Cette argumentation ne tranche pas le débat religieux lui-même. Elle éclaire surtout la justification donnée par Jean-Luc Mélenchon à son changement de position, telle qu’elle est rapportée par NextPlz.
Devant la commission, il évoque aussi la circoncision
Lors de son passage devant la commission d’enquête sur l’islamisme, Jean-Luc Mélenchon a établi un parallèle entre les débats sur le voile et ceux sur la circoncision, selon NextPlz. Il ne présente pas ce parallèle comme une équivalence médicale ou juridique, mais comme un exemple de controverse portant sur des pratiques religieuses.

Il déclare : « Les voiles sur la tête des filles, ça c’est un problème, et la circoncision ? Il y a des gens pour qui c’est un problème qui disent que c’est une maltraitance… » Cette phrase vise, d’après l’article, à montrer que les jugements portés sur les pratiques religieuses peuvent varier selon les sensibilités.
Jean-Luc Mélenchon ajoute qu’il avait lui-même repris l’analyse dominante autour de lui : « Alors, j’ai pensé en effet que c’était un signe de soumission, comme cela se disait autour de moi ». Il relie ainsi son ancienne position à un climat d’opinion plutôt qu’à une certitude qu’il maintiendrait aujourd’hui.

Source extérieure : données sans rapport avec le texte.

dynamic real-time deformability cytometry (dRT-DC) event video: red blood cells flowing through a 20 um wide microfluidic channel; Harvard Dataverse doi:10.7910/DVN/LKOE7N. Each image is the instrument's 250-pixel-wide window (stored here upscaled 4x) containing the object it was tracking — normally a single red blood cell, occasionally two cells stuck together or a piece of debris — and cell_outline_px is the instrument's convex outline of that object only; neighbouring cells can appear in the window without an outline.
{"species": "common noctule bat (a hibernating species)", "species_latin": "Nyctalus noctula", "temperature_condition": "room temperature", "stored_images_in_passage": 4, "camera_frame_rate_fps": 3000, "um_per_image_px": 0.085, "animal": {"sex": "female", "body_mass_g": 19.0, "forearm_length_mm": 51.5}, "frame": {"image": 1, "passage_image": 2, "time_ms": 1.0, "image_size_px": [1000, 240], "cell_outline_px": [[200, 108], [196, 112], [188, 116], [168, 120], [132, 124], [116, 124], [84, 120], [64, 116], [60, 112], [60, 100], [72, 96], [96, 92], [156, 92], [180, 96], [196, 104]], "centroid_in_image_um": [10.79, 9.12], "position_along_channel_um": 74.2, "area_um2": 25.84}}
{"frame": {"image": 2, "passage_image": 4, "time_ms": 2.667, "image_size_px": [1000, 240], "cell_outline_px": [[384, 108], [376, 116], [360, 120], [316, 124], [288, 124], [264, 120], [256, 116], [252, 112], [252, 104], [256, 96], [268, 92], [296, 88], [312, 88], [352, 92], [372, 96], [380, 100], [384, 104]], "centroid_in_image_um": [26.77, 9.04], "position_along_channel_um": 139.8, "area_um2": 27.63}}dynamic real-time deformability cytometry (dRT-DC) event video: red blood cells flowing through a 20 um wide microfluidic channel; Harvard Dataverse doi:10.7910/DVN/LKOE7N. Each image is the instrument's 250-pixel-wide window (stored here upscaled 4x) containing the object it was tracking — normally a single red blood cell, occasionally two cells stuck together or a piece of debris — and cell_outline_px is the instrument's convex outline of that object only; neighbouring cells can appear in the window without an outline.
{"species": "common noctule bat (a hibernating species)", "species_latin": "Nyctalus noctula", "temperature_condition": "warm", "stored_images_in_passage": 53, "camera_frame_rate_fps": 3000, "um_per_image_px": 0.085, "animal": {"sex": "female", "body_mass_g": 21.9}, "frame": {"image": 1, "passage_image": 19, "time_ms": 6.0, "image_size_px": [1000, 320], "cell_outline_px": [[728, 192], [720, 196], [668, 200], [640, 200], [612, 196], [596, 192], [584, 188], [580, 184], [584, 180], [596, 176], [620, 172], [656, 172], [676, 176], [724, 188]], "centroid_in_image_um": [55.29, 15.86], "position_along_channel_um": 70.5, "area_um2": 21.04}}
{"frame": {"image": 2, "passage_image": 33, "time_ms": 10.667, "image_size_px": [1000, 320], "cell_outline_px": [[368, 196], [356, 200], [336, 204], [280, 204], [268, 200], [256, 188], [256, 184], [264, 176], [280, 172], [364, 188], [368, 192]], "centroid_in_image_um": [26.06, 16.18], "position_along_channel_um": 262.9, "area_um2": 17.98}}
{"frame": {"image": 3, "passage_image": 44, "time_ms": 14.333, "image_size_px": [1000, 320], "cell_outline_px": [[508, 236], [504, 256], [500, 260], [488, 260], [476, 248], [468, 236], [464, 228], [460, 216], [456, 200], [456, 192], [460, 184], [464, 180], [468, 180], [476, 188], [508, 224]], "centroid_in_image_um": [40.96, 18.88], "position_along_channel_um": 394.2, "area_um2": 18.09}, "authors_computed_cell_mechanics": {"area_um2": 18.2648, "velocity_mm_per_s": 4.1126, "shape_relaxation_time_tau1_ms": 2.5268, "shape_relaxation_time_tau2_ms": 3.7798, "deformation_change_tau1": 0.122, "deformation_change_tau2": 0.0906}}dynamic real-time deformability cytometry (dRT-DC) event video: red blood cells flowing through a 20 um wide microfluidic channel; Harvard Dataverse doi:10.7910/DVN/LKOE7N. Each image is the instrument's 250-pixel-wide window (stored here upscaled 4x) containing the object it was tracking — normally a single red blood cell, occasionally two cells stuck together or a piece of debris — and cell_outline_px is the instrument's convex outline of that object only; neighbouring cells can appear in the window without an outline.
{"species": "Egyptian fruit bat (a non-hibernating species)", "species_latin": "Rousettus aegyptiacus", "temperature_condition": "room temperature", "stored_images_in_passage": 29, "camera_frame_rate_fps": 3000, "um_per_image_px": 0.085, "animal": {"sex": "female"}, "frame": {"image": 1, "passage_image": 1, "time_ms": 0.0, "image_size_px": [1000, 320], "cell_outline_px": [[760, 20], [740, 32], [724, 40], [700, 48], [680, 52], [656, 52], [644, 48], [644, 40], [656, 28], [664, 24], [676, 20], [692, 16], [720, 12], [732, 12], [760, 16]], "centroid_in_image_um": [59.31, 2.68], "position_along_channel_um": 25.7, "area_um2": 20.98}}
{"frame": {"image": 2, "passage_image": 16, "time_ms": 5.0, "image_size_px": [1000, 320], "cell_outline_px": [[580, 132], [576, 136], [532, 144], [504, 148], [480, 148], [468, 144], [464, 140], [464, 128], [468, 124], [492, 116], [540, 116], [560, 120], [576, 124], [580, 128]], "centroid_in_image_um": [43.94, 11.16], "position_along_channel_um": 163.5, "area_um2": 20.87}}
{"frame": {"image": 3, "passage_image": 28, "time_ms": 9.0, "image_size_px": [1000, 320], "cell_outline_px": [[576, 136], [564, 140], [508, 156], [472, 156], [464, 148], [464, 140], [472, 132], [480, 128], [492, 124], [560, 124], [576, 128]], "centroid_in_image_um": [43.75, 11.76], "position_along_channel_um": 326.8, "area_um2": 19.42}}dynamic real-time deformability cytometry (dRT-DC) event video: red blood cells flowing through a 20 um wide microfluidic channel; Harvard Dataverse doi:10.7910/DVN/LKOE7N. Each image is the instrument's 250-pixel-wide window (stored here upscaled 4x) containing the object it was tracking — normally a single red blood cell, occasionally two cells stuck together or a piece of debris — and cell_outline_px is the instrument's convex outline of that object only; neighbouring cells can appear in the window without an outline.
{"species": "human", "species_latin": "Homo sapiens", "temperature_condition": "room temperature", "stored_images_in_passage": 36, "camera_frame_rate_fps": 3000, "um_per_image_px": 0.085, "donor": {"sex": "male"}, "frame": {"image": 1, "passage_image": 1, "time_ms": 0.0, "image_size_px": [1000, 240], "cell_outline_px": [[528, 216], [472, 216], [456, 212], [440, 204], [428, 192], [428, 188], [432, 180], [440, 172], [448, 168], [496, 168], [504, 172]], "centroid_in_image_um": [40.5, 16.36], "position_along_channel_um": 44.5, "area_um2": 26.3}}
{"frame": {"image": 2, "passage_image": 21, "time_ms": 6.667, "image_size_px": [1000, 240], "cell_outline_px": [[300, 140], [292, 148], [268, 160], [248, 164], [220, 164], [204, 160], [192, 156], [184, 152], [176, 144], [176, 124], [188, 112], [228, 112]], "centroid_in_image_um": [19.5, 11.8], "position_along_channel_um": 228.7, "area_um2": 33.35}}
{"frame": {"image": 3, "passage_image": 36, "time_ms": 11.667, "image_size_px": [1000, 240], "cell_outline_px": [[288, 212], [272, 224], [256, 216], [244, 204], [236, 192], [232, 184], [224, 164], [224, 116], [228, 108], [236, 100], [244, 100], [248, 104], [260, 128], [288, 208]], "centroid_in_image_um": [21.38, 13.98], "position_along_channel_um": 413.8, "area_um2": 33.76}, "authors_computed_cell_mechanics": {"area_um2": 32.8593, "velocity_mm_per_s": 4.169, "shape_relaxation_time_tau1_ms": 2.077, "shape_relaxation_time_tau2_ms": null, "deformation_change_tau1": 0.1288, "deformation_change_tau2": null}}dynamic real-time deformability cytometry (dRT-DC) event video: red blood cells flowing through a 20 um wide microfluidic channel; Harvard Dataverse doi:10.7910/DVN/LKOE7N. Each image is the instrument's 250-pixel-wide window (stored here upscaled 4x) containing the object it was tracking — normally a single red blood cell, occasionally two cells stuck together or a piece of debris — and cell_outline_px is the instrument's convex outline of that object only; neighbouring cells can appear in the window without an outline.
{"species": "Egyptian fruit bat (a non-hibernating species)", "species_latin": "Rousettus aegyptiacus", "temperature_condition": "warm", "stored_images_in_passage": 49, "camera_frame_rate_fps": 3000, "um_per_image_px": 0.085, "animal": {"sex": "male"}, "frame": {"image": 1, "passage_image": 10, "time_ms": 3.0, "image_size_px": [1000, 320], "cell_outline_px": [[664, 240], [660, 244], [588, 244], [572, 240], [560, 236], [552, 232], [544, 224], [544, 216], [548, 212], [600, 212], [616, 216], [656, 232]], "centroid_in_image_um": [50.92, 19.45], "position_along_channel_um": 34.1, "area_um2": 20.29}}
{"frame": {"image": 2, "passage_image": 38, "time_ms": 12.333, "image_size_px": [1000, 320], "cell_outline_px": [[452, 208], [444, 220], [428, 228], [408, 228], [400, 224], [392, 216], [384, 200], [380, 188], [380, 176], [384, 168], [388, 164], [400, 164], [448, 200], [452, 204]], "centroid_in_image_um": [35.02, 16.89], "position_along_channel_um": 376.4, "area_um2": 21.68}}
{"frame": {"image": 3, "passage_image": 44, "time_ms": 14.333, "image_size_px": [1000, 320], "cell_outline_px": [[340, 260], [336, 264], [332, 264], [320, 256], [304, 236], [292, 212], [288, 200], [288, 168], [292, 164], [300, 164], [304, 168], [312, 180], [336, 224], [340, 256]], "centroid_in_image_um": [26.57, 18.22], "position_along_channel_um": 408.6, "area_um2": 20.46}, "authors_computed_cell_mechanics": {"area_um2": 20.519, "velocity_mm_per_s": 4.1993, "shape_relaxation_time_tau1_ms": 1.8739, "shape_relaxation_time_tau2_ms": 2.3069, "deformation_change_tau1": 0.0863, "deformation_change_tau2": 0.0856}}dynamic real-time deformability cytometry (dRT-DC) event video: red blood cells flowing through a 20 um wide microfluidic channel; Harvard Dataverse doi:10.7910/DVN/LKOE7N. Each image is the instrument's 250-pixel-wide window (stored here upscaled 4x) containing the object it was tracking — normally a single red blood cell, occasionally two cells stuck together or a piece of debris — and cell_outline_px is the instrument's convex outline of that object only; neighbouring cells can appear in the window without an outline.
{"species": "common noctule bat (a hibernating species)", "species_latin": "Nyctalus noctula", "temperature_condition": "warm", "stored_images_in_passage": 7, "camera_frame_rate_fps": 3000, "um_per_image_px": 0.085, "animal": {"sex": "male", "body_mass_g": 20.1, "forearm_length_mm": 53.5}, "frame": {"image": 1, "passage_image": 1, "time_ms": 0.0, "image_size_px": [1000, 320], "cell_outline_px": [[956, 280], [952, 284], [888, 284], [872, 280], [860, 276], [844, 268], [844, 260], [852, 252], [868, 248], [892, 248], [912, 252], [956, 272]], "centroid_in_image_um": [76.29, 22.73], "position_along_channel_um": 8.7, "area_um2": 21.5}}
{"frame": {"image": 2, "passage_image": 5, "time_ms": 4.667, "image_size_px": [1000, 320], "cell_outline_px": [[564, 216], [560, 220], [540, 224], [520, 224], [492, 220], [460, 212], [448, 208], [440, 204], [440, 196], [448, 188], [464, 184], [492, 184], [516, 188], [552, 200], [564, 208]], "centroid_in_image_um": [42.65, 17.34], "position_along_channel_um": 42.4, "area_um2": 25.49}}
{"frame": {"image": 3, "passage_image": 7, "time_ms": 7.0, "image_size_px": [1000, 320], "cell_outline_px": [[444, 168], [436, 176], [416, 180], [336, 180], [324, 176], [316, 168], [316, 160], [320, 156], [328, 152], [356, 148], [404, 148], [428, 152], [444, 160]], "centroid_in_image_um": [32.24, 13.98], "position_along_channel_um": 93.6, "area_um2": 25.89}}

La référence à la circoncision touche aussi au droit des cultes et aux limites de l’intervention publique dans les pratiques religieuses. L’article ne mentionne toutefois aucune proposition de loi ni aucune mesure précise avancée par Jean-Luc Mélenchon sur ce point.
« Le seul vêtement interdit est la burqa », affirme-t-il
Jean-Luc Mélenchon formule ensuite une règle générale sur les vêtements religieux dans la rue. Il déclare : « Les gens s’habillent comme ils veulent. Le seul vêtement interdit est la burqa ».

Il poursuit dans la même intervention : « Les gens se mettent ce qu’ils veulent sur la tête, des kippas, des chapeaux en fourrure, des voiles dans la rue, la rue n’est pas laïque. » Cette phrase résume sa distinction entre l’espace public et les obligations de neutralité liées à l’État.
Selon NextPlz, Jean-Luc Mélenchon critique aussi une conception de la laïcité qui deviendrait un rejet des croyances. Il affirme : « Souvent, nous les Français les plus engagés, comme c’était mon cas, considérons que la laïcité est un athéisme d’État. »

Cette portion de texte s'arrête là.